By 2003, loan quality was so bad that it could only be explained as
the inevitable product of endemic accounting control fraud and it
continued to collapse through 2007 until the bubble burst. By 2006, over
two million fraudulent liar’s loans were originated annually. We know
that it was overwhelmingly lenders and their agents who put the lies in
liar’s loans. Liar’s loans make the perfect “natural experiment” because
no governmental entity ever required a lender or a purchaser (and that
includes Fannie and Freddie) to make or purchase a liar’s loan. Banks
made, and purchased, trillions of dollars in liar’s loans because doing
so lined the pockets of their controlling officers.
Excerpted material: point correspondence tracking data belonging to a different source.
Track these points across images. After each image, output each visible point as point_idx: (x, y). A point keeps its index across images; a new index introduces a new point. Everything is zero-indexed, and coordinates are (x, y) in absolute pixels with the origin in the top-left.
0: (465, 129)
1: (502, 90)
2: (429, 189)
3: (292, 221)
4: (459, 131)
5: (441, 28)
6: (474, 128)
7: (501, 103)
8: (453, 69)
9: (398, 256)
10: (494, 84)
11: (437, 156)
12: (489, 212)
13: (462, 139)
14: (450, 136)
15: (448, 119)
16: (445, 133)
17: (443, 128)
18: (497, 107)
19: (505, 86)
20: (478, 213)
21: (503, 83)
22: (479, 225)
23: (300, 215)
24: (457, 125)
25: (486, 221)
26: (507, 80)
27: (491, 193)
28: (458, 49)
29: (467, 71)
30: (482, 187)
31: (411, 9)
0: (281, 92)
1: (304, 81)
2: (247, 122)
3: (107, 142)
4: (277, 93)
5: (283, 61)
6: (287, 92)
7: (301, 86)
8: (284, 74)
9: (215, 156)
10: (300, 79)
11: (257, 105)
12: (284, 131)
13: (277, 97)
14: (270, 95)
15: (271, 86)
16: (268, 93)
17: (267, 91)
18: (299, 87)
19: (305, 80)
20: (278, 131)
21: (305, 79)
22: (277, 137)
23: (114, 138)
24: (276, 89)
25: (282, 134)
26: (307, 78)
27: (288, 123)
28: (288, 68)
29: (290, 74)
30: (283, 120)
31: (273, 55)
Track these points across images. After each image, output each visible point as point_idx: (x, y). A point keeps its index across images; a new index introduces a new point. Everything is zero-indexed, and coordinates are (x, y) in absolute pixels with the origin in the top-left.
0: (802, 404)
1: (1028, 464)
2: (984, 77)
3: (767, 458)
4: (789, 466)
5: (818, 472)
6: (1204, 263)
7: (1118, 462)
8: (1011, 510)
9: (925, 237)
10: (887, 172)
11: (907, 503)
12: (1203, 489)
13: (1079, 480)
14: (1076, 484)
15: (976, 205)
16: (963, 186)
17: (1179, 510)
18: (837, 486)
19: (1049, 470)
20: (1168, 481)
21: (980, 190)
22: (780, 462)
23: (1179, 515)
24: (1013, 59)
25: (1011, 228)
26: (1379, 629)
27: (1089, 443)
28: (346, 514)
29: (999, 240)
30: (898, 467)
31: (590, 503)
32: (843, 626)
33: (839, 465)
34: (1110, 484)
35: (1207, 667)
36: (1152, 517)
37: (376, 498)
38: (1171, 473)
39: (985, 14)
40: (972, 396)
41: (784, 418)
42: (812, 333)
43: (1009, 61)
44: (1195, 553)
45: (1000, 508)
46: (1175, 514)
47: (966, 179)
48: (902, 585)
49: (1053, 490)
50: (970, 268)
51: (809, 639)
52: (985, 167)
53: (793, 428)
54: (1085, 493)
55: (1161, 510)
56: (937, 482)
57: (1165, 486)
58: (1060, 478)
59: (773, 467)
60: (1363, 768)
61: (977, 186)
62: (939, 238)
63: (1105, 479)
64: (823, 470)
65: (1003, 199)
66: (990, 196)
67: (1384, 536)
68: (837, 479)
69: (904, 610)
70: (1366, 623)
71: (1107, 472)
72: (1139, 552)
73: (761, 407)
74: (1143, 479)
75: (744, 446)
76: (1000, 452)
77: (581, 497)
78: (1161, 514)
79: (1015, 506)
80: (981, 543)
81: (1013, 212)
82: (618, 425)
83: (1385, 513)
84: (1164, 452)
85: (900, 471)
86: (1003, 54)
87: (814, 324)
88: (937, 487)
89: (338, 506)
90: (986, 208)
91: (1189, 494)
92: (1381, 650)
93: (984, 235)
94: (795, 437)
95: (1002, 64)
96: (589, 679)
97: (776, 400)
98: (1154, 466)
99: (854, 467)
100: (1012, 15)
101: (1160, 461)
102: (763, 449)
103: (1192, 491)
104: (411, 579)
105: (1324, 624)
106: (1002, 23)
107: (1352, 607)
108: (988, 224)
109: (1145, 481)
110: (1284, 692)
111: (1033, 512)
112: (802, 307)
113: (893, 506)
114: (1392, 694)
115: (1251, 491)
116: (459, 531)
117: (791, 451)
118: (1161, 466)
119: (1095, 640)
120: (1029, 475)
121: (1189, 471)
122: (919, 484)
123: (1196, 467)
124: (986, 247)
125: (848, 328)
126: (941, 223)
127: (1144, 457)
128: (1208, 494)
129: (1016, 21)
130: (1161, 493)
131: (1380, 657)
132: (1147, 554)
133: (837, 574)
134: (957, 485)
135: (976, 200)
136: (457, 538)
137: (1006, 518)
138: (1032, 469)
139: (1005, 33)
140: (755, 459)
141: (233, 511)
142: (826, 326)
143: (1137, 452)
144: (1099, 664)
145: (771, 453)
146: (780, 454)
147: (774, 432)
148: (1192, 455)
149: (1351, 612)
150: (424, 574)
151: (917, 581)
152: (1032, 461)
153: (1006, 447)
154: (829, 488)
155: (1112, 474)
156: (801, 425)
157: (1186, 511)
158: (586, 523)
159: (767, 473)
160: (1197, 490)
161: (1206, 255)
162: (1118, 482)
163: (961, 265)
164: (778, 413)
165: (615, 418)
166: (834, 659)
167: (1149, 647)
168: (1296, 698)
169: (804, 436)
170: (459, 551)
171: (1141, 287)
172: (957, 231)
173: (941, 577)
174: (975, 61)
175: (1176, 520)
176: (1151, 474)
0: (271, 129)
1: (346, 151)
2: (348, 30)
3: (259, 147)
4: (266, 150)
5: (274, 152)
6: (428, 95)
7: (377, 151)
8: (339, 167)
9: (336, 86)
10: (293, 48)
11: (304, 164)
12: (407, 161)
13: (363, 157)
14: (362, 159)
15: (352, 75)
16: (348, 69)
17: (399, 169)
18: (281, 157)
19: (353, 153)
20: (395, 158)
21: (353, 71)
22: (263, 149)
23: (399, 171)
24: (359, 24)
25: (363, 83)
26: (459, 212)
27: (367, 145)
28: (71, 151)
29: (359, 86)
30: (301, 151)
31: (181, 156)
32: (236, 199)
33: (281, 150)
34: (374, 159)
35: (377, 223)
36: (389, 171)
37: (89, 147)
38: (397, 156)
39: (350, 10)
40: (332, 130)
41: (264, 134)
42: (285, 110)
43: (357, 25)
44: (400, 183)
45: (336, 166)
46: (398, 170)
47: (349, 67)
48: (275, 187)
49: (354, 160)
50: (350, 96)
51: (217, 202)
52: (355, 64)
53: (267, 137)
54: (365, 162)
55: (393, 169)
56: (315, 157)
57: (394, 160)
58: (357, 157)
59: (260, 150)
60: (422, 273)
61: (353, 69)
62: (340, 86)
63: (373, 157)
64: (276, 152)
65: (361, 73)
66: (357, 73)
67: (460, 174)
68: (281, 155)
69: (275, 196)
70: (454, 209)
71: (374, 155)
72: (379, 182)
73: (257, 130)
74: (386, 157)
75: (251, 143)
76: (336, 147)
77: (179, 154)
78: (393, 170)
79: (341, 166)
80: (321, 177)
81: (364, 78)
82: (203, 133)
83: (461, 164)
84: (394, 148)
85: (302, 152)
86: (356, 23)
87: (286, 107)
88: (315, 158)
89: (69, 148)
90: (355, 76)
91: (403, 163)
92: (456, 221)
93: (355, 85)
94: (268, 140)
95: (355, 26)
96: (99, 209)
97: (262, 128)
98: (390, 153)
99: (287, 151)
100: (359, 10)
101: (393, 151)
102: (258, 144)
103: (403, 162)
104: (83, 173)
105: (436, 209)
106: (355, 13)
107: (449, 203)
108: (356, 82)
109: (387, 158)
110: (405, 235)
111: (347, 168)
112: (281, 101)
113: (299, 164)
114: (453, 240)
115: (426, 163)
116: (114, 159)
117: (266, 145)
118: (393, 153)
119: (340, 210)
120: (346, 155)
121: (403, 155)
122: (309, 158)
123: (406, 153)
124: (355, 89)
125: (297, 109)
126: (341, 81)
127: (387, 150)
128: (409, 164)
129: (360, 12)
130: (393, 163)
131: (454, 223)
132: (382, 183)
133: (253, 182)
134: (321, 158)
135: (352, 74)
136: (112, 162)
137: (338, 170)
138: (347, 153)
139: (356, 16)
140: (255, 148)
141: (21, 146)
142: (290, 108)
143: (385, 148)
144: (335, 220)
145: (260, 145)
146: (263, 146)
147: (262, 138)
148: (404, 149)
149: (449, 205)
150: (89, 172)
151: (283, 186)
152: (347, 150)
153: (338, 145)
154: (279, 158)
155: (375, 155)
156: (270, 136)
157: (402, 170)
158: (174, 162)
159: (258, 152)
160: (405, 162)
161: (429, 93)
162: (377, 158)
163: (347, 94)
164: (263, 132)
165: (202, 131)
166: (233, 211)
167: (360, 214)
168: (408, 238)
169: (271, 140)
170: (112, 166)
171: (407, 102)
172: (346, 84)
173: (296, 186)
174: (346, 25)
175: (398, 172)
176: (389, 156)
The Fed’s leadership, dominated by economists devoted to false
theory, was enraged when the Fed’s supervisors presented evidence of
endemic control fraud by the most elite lenders, particularly in the
making of fraudulent liar’s loans. How dare the supervisors criticize
our most reputable bank CEOs by showing that they were making hundreds
of thousands through scams?
Bernanke finally acted under Congressional pressure on July 14, 2008
to ban liar’s loans. He cited evidence of endemic fraud available since
early 2006 – evidence which would have been available way back in 2001
had Greenspan moved to require examiners to study liar’s loans. Even in
the face of overwhelming evidence, Bernanke delayed the ban for 18
months — one would not wish to inconvenience a fraudulent lender, after
all.
We did not have to suffer this crisis. Economists who were not
blinded by neoclassical theory, like George Akerlof (who won the Nobel
Prize in 2001) and Christina Romer (adviser to President Obama from
2008-2010), had warned their colleagues about accounting control fraud
and liar’s loans, as did criminologists and regulators like me. But
Greenspan (and Timothy Geithner) refused to see the obvious truth.
Alan Greenspan had no excuse for assuming fraud out of existence, and
his exceptionally immoral position on fraud and regulation proved
catastrophic to America and much of the world. We cannot afford the
price, measured in many trillions of dollars, over 10 million jobs, and
endless suffering, of unethical economists.